:: Exercise text ::

The idea that all men and women are born equal is enshrined in our Declaration of Independence and in documents such as the Gettysburg Address. The Catholic Church teaches the same. Pope John XXIII, for instance, wrote in Pacem in Terris that “all men are equal in their natural dignity” (PT 89). Vatican II, in Gaudium et Spes, explained: “Since all men possess a rational soul and are created in God's likeness, and since they have the same nature and origin, the basic equality of all must receive increasingly greater recognition” (GS 29). This does not, however, mean that in the Church all have the same rights to teach, rule, and preside at worship. With the aim of perpetuating a revealed religion carried down through a living tradition, the Lord established the Church as a hierarchical society. In an egalitarian culture, it is difficult to gain a hearing for authoritative teaching or to convince people that the Church ought not to be governed from below. Dissent tends to be glorified as an exercise of honesty and courage.
In the early years of the Republic, virtually all citizens had been raised in some Christian tradition. The educated classes were familiar with the Bible and Christian hymns. They esteemed Jesus as an exceptionally holy and wise moral teacher, even if they did not accept his divinity. The great majority believed in the God of theism and professed moral principles approximating the Ten Commandments and the teaching of Jesus. This consensus made it possible for the authors of the Declaration of Independence to refer to the “laws of nature and of Nature's God,” to speak of “unalienable” rights conferred upon all human beings by their Creator, and to profess “a firm reliance on Divine Providence.”
From the days of Washington and Adams to the present day it has been customary for presidents to proclaim days of national prayer, to invoke the help of Divine Providence, and to call upon the services of chaplains for important occasions. Actions such as these have not been seen as offensive, or as encroaching on the freedom of consciences, or as violating the non-establishment clause of the Bill of Rights.

:::

● Job A: Filter the records below down to the lines containing the word "than", copying each matching line. Treat case as significant.

:: Provided records ::

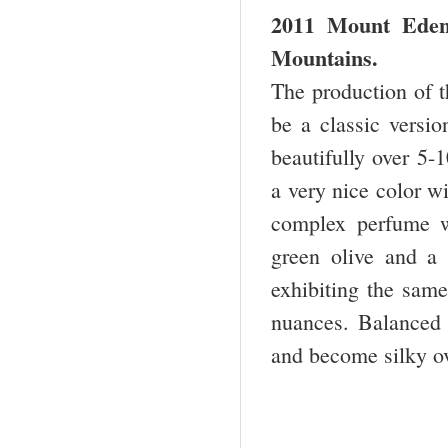
2011 Mount Eden 
Mountains.
The production of th
be a classic versio
beautifully over 5-
a very nice color wi
complex perfume wi
green olive and a 
exhibiting the same 
nuances. Balanced 
and become silky ov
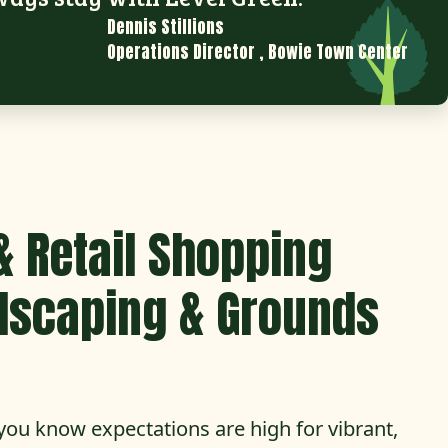
Dennis Stillions
Operations Director
,
Bowie Town Center
& Retail Shopping
dscaping & Grounds
you know expectations are high for vibrant,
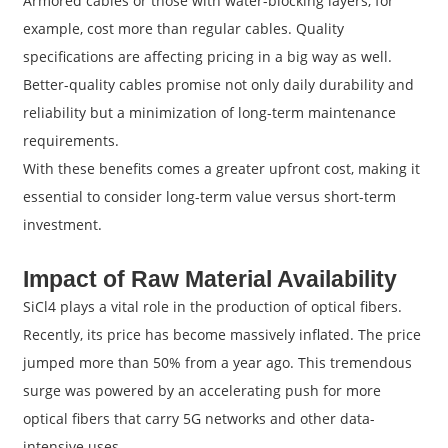
Armored cables or those with water-blocking layers, for
example, cost more than regular cables. Quality
specifications are affecting pricing in a big way as well.
Better-quality cables promise not only daily durability and
reliability but a minimization of long-term maintenance
requirements.
With these benefits comes a greater upfront cost, making it
essential to consider long-term value versus short-term
investment.
Impact of Raw Material Availability
SiCl4 plays a vital role in the production of optical fibers.
Recently, its price has become massively inflated. The price
jumped more than 50% from a year ago. This tremendous
surge was powered by an accelerating push for more
optical fibers that carry 5G networks and other data-
intensive uses.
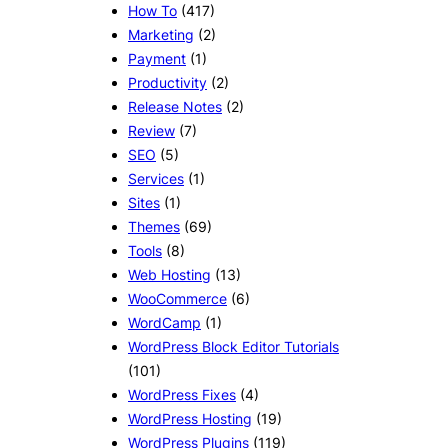
How To
(417)
Marketing
(2)
Payment
(1)
Productivity
(2)
Release Notes
(2)
Review
(7)
SEO
(5)
Services
(1)
Sites
(1)
Themes
(69)
Tools
(8)
Web Hosting
(13)
WooCommerce
(6)
WordCamp
(1)
WordPress Block Editor Tutorials
(101)
WordPress Fixes
(4)
WordPress Hosting
(19)
WordPress Plugins
(119)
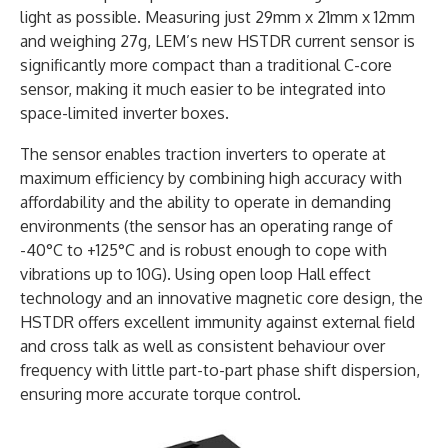
light as possible. Measuring just 29mm x 21mm x 12mm
and weighing 27g, LEM’s new HSTDR current sensor is
significantly more compact than a traditional C-core
sensor, making it much easier to be integrated into
space-limited inverter boxes.
The sensor enables traction inverters to operate at
maximum efficiency by combining high accuracy with
affordability and the ability to operate in demanding
environments (the sensor has an operating range of
-40°C to +125°C and is robust enough to cope with
vibrations up to 10G). Using open loop Hall effect
technology and an innovative magnetic core design, the
HSTDR offers excellent immunity against external field
and cross talk as well as consistent behaviour over
frequency with little part-to-part phase shift dispersion,
ensuring more accurate torque control.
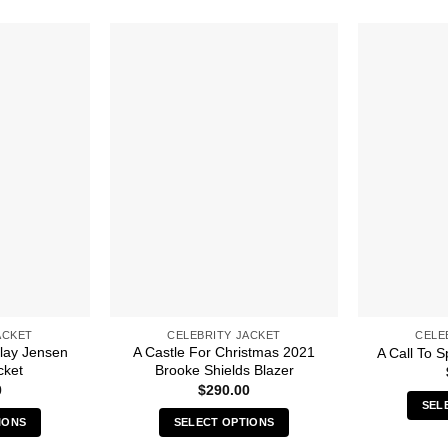
ACKET
CELEBRITY JACKET
CELE
lay Jensen
A Castle For Christmas 2021
A Call To S
cket
Brooke Shields Blazer
0
$
290.00
SEL
IONS
SELECT OPTIONS
s
This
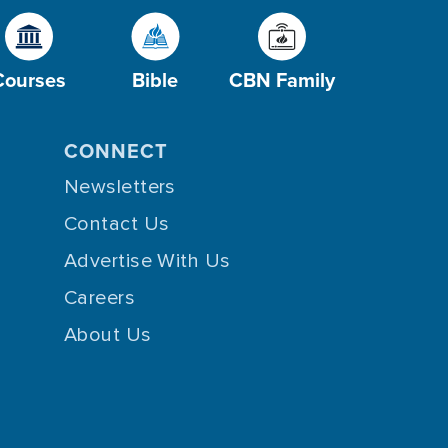
Courses
Bible
CBN Family
CONNECT
Newsletters
Contact Us
Advertise With Us
Careers
About Us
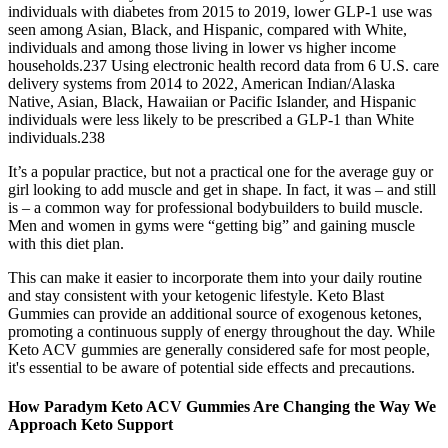
individuals with diabetes from 2015 to 2019, lower GLP-1 use was
seen among Asian, Black, and Hispanic, compared with White,
individuals and among those living in lower vs higher income
households.237 Using electronic health record data from 6 U.S. care
delivery systems from 2014 to 2022, American Indian/Alaska
Native, Asian, Black, Hawaiian or Pacific Islander, and Hispanic
individuals were less likely to be prescribed a GLP-1 than White
individuals.238
It’s a popular practice, but not a practical one for the average guy or
girl looking to add muscle and get in shape. In fact, it was – and still
is – a common way for professional bodybuilders to build muscle.
Men and women in gyms were “getting big” and gaining muscle
with this diet plan.
This can make it easier to incorporate them into your daily routine
and stay consistent with your ketogenic lifestyle. Keto Blast
Gummies can provide an additional source of exogenous ketones,
promoting a continuous supply of energy throughout the day. While
Keto ACV gummies are generally considered safe for most people,
it's essential to be aware of potential side effects and precautions.
How Paradym Keto ACV Gummies Are Changing the Way We
Approach Keto Support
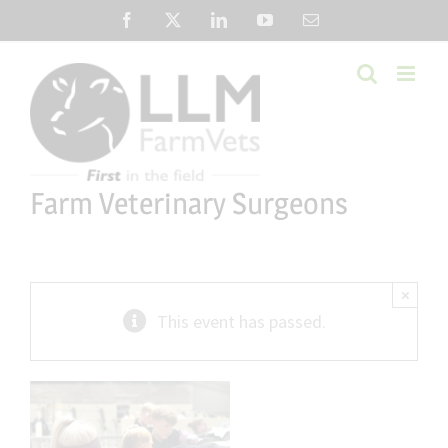
Skip
Facebook
X
LinkedIn
YouTube
Email
to
content
Farm Veterinary Surgeons
×
This event has passed.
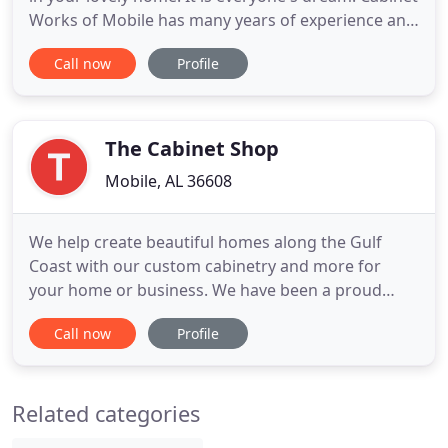
Works of Mobile has many years of experience and
is a master in new cabinets, refinishing old ones or
Call now
Profile
repairing your existing ones! We do home
installations, repairs or refinishing as you can see
in our rotating pictures above. We also do
commercial
The Cabinet Shop
Mobile, AL 36608
We help create beautiful homes along the Gulf
Coast with our custom cabinetry and more for
your home or business. We have been a proud
family-owned business for over 30 years. Because
Call now
Profile
of this, you know that we truly care about your
individual needs. Looking for more than just
cabinets? No need to worry, we can assist you with
Related categories
many types of custom residential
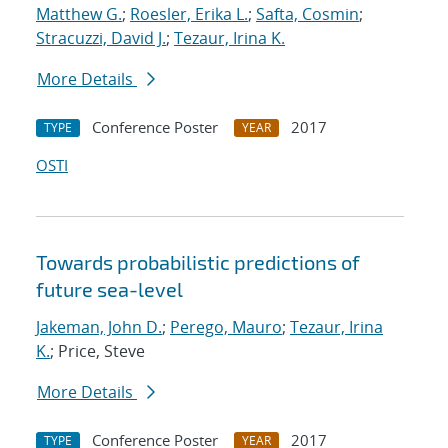
Matthew G.
;
Roesler, Erika L.
;
Safta, Cosmin
;
Stracuzzi, David J.
;
Tezaur, Irina K.
More Details
Conference Poster
2017
TYPE
YEAR
OSTI
Towards probabilistic predictions of
future sea-level
Jakeman, John D.
;
Perego, Mauro
;
Tezaur, Irina
K.
; Price, Steve
More Details
Conference Poster
2017
TYPE
YEAR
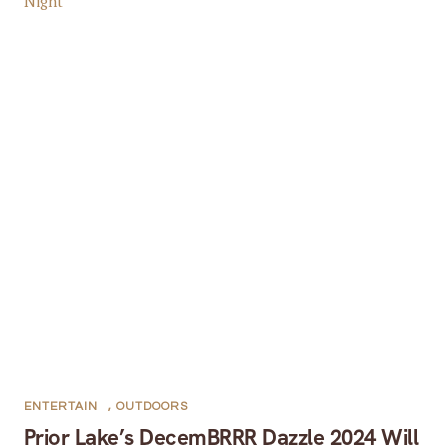
ENTERTAIN
,
OUTDOORS
Prior Lake’s DecemBRRR Dazzle 2024 Will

:::

● Job B: Please extract the part of the passage on equality and the Church starting with "From the days" and going on through "Bill of Rights.", copying it word for word.

● Answer section A:
example, cost more than regular cables. Quality
jumped more than 50% from a year ago. This tremendous
significantly more compact than a traditional C-core
individuals were less likely to be prescribed a GLP-1 than White
individual needs. Looking for more than just

● Answer section B:
From the days of Washington and Adams to the present day it has been customary for presidents to proclaim days of national prayer, to invoke the help of Divine Providence, and to call upon the services of chaplains for important occasions. Actions such as these have not been seen as offensive, or as encroaching on the freedom of consciences, or as violating the non-establishment clause of the Bill of Rights.